Arts & Entertainment
36th Annual Sacred Harp Singing Returns to the Powerhouse
On Sunday, March 13, the 36th Annual Sacred Harp singing will be held at the Powerhouse Community Art Center from 9:45 a.m.-2:30 p.m. and the public is invited to attend and sing along.
Organizers would like to remind the public that the Sunday of the event is daylight savings time so clocks should be set accordingly.
The singing – which takes place annually on the second Sunday in March, attracting singers from Mississippi, Alabama, Tennessee and other states – is sponsored by the Yoknapatawpha Arts Council and the Center for Southern Culture at Ole Miss.
According to CorkSacredHarp.com: Sacred Harp singing is a particular arm of the genre of music known as American shape- or shaped-note singing.
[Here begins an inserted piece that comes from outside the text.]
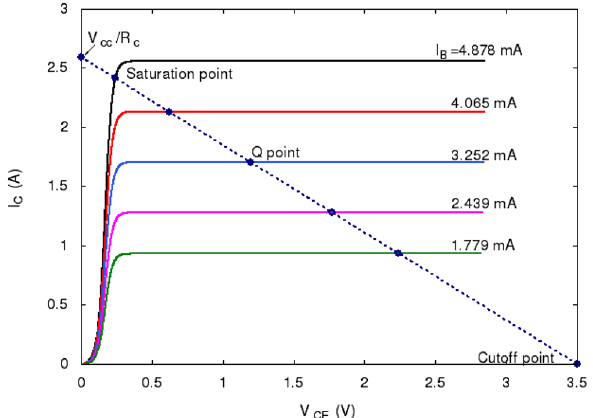
Figure 6. Current-voltage characteristics, load line and their interception points for several specific base currents I b s. The collector doping concentration used to obtain these results is N D = 2.5 · 10 parameters of the transistor are given in the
Shape note refers to the manner in which the music is notated: it is written in standard Western musical notation form, but with one significant difference – all the note heads are given different shapes and names, according to the pitch. This is to make sight-singing easier for those untrained in reading music.
The music is set to Christian texts and had developed as a form of worship in New England, USA, around the mid-18th century, though it soon migrated down South as more fashionable styles of music took precedence in the North. Nowadays, Sacred Harp is sung in many different parts of the US and the world – its singers hailing from a wide variety of cultural backgrounds.
The music is sung a cappella by four voice sections who sit in a “hollow square”, each section facing another, with participants welcome to take their turn leading a song of their choice in the middle of the square.